Many smaller facilities, such as Cascade Valley Hospital in Arlington, predominantly serve patients who are covered by Medicaid or Medicare. But reimbursements from those government programs often fall short of the cost of care, so hospitals rely on compensation from commercial insurers to make up the difference, Skagit Regional Health’s Vera said.

Skagit Regional Health initially furloughed between 250 and 300 staff to cut costs. It also put off projects and instituted salary reductions and mandatory time off for its leadership team.

In March, the Washington State Hospital Association pleaded for financial relief for small hospitals in a letter to the governor. More than a dozen rural hospitals had indicated they had less than 45 days of cash on hand. Five facilities — WhidbeyHealth’s medical center and other hospitals in Dayton, Aberdeen, Omak and Brewster — were “facing imminent closure,” according to the letter.

As of early July, WhidbeyHealth’s net patient revenue was down about 14%, from $43.5 million in 2019, according to a presentation by the system’s finance director, Jennifer Reed, at a recent commissioners meeting.

Nearly 100 staffers were initially furloughed to reduce expenses. As of the early July meeting, 65 people had returned to work, 24 had chosen not to return or had retired, and about a dozen more were awaiting a final decision.

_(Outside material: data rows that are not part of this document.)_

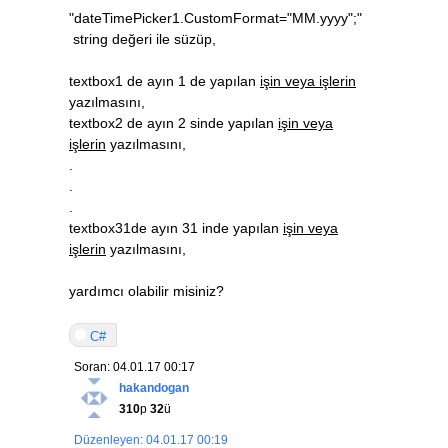
"dateTimePicker1.CustomFormat="MM.yyyy";"
string değeri ile süzüp,
textbox1 de ayın 1 de yapılan
işin veya işlerin
yazılmasını,
textbox2 de ayın 2 sinde yapılan
işin veya
işlerin
yazılmasını,
.
.
.
textbox31de ayın 31 inde yapılan
işin veya
işlerin
yazılmasını,
yardımcı olabilir misiniz?
C#
Soran: 04.01.17 00:17
hakandogan
310
p
32
ü
Düzenleyen: 04.01.17 00:19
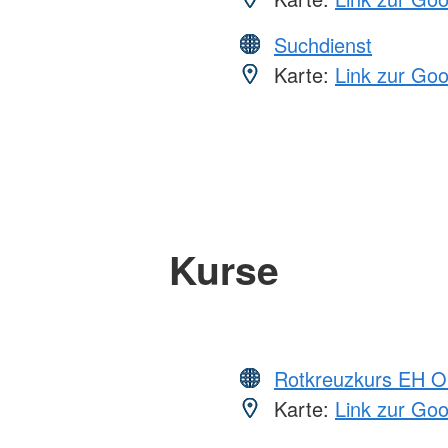
Suchdienst
Karte:
Link zur Go
Kurse
Rotkreuzkurs EH O
Karte:
Link zur Go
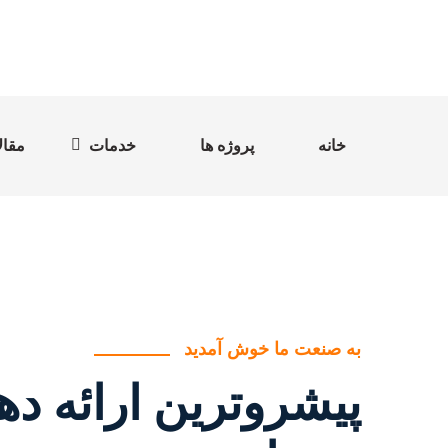
خانه
پروژه ها
خدمات
مقال
به صنعت ما خوش آمدید
پیشروترین ارائه ده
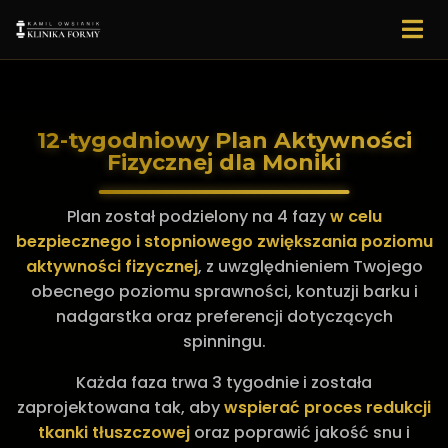
12-tygodniowy Plan Aktywności
Fizycznej dla Moniki
Plan został podzielony na 4 fazy
w celu
bezpiecznego i stopniowego zwiększania poziomu
aktywności fizycznej
, z uwzględnieniem Twojego
obecnego poziomu sprawności, kontuzji barku i
nadgarstka oraz preferencji dotyczących
spinningu.
Każda faza trwa 3 tygodnie i została
zaprojektowana tak, aby
wspierać proces redukcji
tkanki tłuszczowej
oraz poprawić jakość snu i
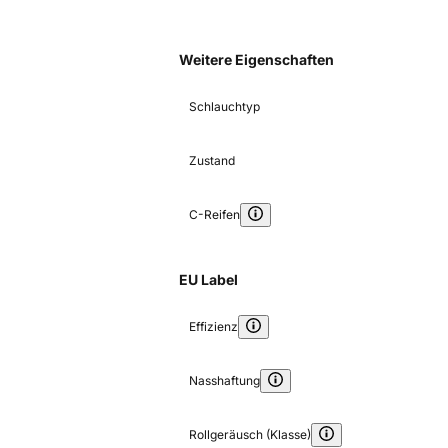
Weitere Eigenschaften
Schlauchtyp
Zustand
C-Reifen
EU Label
Effizienz
Nasshaftung
Rollgeräusch (Klasse)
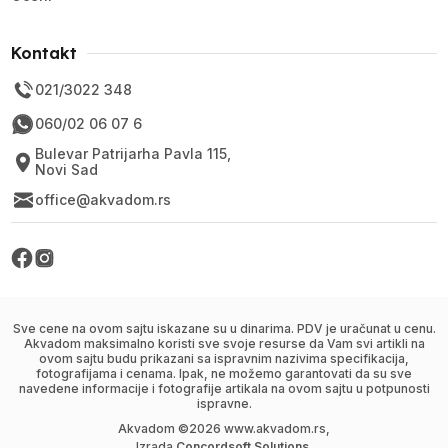
Kontakt
021/3022 348
060/02 06 07 6
Bulevar Patrijarha Pavla 115,
Novi Sad
office@akvadom.rs
Sve cene na ovom sajtu iskazane su u dinarima. PDV je uračunat u cenu.
Akvadom maksimalno koristi sve svoje resurse da Vam svi artikli na
ovom sajtu budu prikazani sa ispravnim nazivima specifikacija,
fotografijama i cenama. Ipak, ne možemo garantovati da su sve
navedene informacije i fotografije artikala na ovom sajtu u potpunosti
ispravne.
Akvadom ©
2026
www.akvadom.rs,
Izrada
Concordsoft Solutions
.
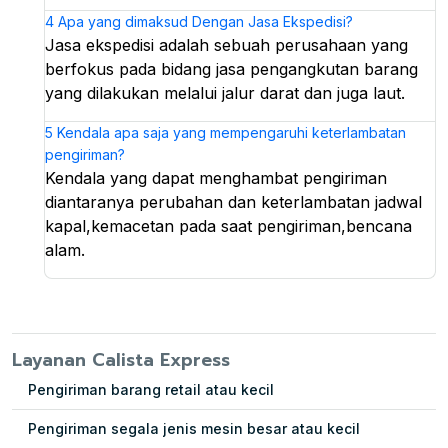
4
Apa yang dimaksud Dengan Jasa Ekspedisi?
Jasa ekspedisi adalah sebuah perusahaan yang
berfokus pada bidang jasa pengangkutan barang
yang dilakukan melalui jalur darat dan juga laut.
5
Kendala apa saja yang mempengaruhi keterlambatan
pengiriman?
Kendala yang dapat menghambat pengiriman
diantaranya perubahan dan keterlambatan jadwal
kapal,kemacetan pada saat pengiriman,bencana
alam.
Layanan Calista Express
Pengiriman barang retail atau kecil
Pengiriman segala jenis mesin besar atau kecil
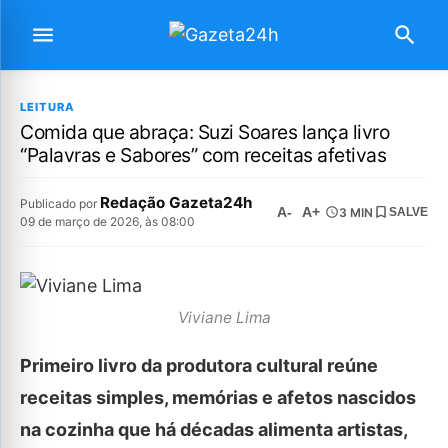
LEITURA
Comida que abraça: Suzi Soares lança livro
“Palavras e Sabores” com receitas afetivas
Redação Gazeta24h
Publicado por
A-
A+
3 MIN
SALVE
09 de março de 2026, às 08:00
Viviane Lima
Primeiro livro da produtora cultural reúne
receitas simples, memórias e afetos nascidos
na cozinha que há décadas alimenta artistas,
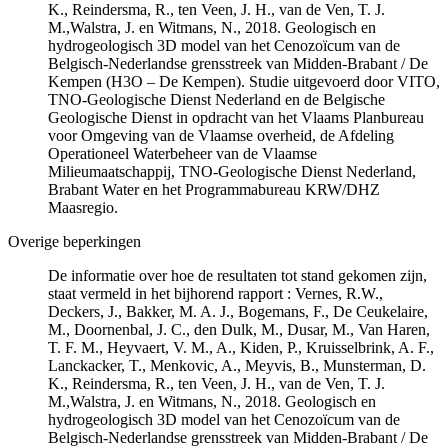
K., Reindersma, R., ten Veen, J. H., van de Ven, T. J.
M.,Walstra, J. en Witmans, N., 2018. Geologisch en
hydrogeologisch 3D model van het Cenozoïcum van de
Belgisch-Nederlandse grensstreek van Midden-Brabant / De
Kempen (H3O – De Kempen). Studie uitgevoerd door VITO,
TNO-Geologische Dienst Nederland en de Belgische
Geologische Dienst in opdracht van het Vlaams Planbureau
voor Omgeving van de Vlaamse overheid, de Afdeling
Operationeel Waterbeheer van de Vlaamse
Milieumaatschappij, TNO-Geologische Dienst Nederland,
Brabant Water en het Programmabureau KRW/DHZ
Maasregio.
Overige beperkingen
De informatie over hoe de resultaten tot stand gekomen zijn,
staat vermeld in het bijhorend rapport : Vernes, R.W.,
Deckers, J., Bakker, M. A. J., Bogemans, F., De Ceukelaire,
M., Doornenbal, J. C., den Dulk, M., Dusar, M., Van Haren,
T. F. M., Heyvaert, V. M., A., Kiden, P., Kruisselbrink, A. F.,
Lanckacker, T., Menkovic, A., Meyvis, B., Munsterman, D.
K., Reindersma, R., ten Veen, J. H., van de Ven, T. J.
M.,Walstra, J. en Witmans, N., 2018. Geologisch en
hydrogeologisch 3D model van het Cenozoïcum van de
Belgisch-Nederlandse grensstreek van Midden-Brabant / De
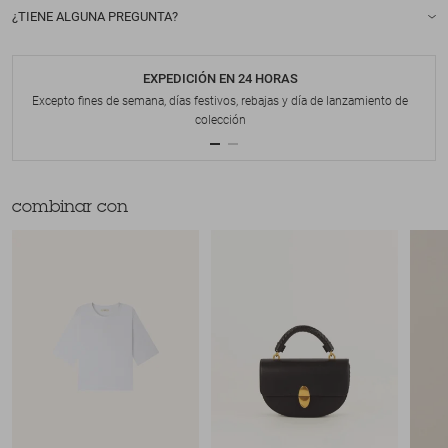
¿TIENE ALGUNA PREGUNTA?
EXPEDICIÓN EN 24 HORAS
Excepto fines de semana, días festivos, rebajas y día de lanzamiento de
colección
combinar con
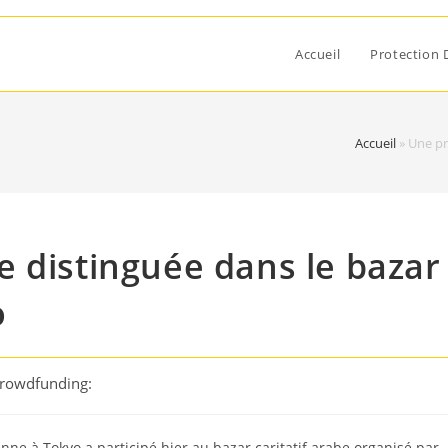
Accueil
Protection 
Accueil
»
Une pr
 distinguée dans le bazar
o
Crowdfunding:
ne à Tokyo a participé hier au bazar caritatif arabe organisé par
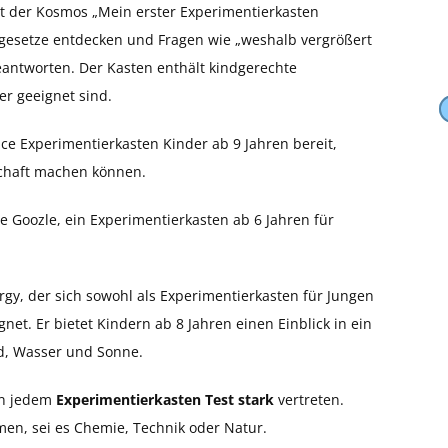
ist der Kosmos „Mein erster Experimentierkasten
urgesetze entdecken und Fragen wie „weshalb vergrößert
beantworten. Der Kasten enthält kindgerechte
er geeignet sind.
ce Experimentierkasten Kinder ab 9 Jahren bereit,
schaft machen können.
 Goozle, ein Experimentierkasten ab 6 Jahren für
rgy, der sich sowohl als Experimentierkasten für Jungen
net. Er bietet Kindern ab 8 Jahren einen Einblick in ein
d, Wasser und Sonne.
in jedem
Experimentierkasten Test stark
vertreten.
men, sei es Chemie, Technik oder Natur.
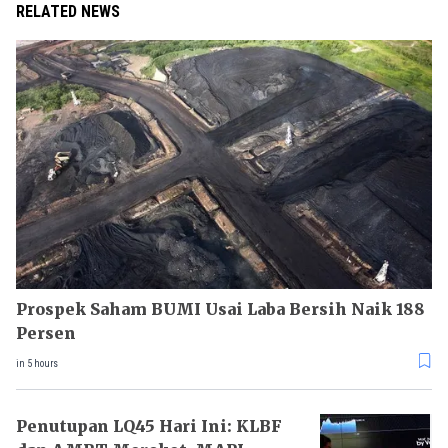
RELATED NEWS
Prospek Saham BUMI Usai Laba Bersih Naik 188
Persen
in 5 hours
Penutupan LQ45 Hari Ini: KLBF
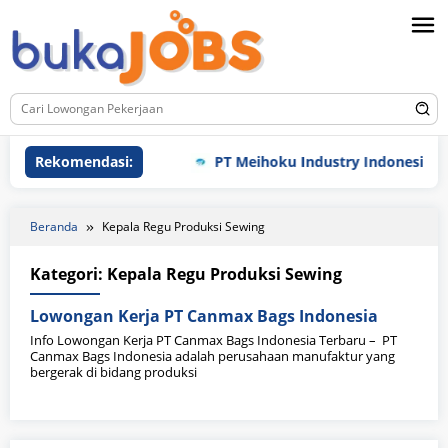
Loncat
ke
konten
Rekomendasi:
PT Meihoku Industry Indonesia
Beranda
Kepala Regu Produksi Sewing
Kategori:
Kepala Regu Produksi Sewing
Lowongan Kerja PT Canmax Bags Indonesia
Info Lowongan Kerja PT Canmax Bags Indonesia Terbaru – PT
Canmax Bags Indonesia adalah perusahaan manufaktur yang
bergerak di bidang produksi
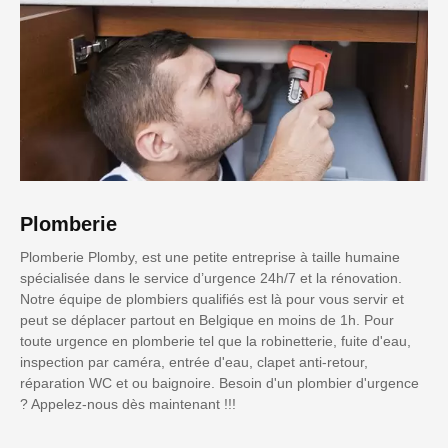
Plomberie
Plomberie Plomby, est une petite entreprise à taille humaine
spécialisée dans le service d’urgence 24h/7 et la rénovation.
Notre équipe de plombiers qualifiés est là pour vous servir et
peut se déplacer partout en Belgique en moins de 1h. Pour
toute urgence en plomberie tel que la robinetterie, fuite d'eau,
inspection par caméra, entrée d'eau, clapet anti-retour,
réparation WC et ou baignoire. Besoin d'un plombier d'urgence
? Appelez-nous dès maintenant !!!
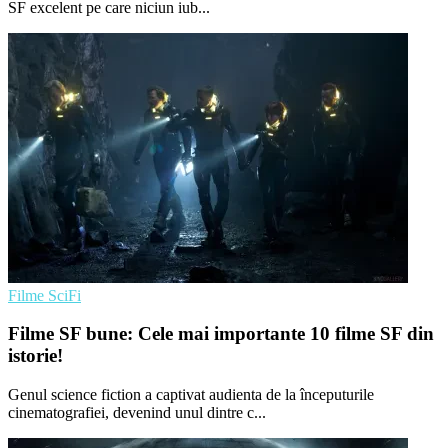
SF excelent pe care niciun iub...
Filme SciFi
Filme SF bune: Cele mai importante 10 filme SF din
istorie!
Genul science fiction a captivat audienta de la începuturile
cinematografiei, devenind unul dintre c...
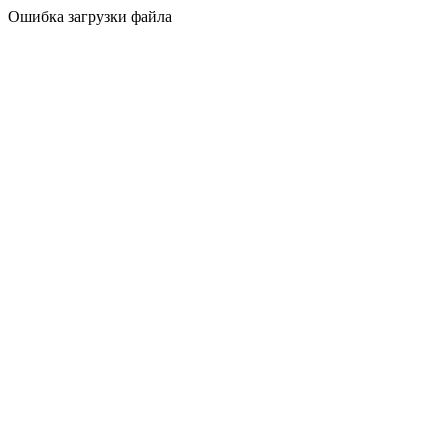
Ошибка загрузки файла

WhidbeyHealth has made a comeback, though, said Nic Wildeman, the director of community relations.

“I would say that our situation is not dire. Our Board of Commissioners are absolutely committed to WhidbeyHealth being on the island in the long run,” Wildeman said. “We’re ramping back up and getting closer and closer to normal.”

“Like the rest of the country, we’re sort of holding our breath to see what happens with another surge later on this year,” he said.